Video multimodal evaluation requires metrics that capture temporal dynamics, not just per-frame accuracy. Standard image classification metrics miss critical failure modes unique to video understanding.

Temporal consistency metrics evaluate whether model predictions remain stable over time for similar content. Fllickering predictions indicate instability that would be unusable in production. Hamming distance between consecutive frame-level predictions provides a simple consistency measure.

def temporal_consistency_score(predictions):
    """Calculate consistency as normalized hamming distance between consecutive predictions"""
    if len(predictions) < 2:
        return 1.0
    
    transitions = sum(
        bin(p1 ^ p2).count('1') 
        for p1, p2 in zip(predictions[:-1], predictions[1:])
    )
    max_transitions = len(predictions) - 1
    num_bits = predictions[0].bit_length()
    
    return 1.0 - (transitions / (max_transitions * num_bits))

Action recognition metrics evaluate temporal localization accuracy. Mean Average Precision (mAP) across action classes measures both classification and temporal boundary accuracy. IoU thresholds determine whether a detected action matches ground truth boundaries.

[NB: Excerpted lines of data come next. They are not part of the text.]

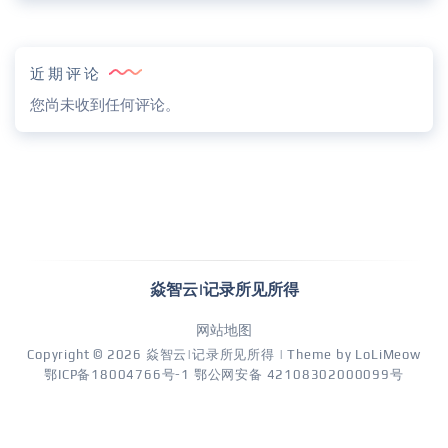
近期评论
您尚未收到任何评论。
焱智云|记录所见所得
网站地图
Copyright © 2026
焱智云|记录所见所得
| Theme by
LoLiMeow
鄂ICP备18004766号-1
鄂公网安备 42108302000099号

Cross-modal consistency measures whether different modalities produce coherent interpretations. A video+audio model should not classify "speaking" when the video shows a silent person and the audio shows ambient noise. Cross-modal agreement metrics identify training instabilities or data quality issues.

Local verification checkpoint

Run the smallest example from this chapter in a local workspace and record the package version, runtime, data path, and observed output. If the result depends on model size, vector count, CPU/GPU backend, or available memory, note that constraint beside the exercise so the lesson remains reproducible.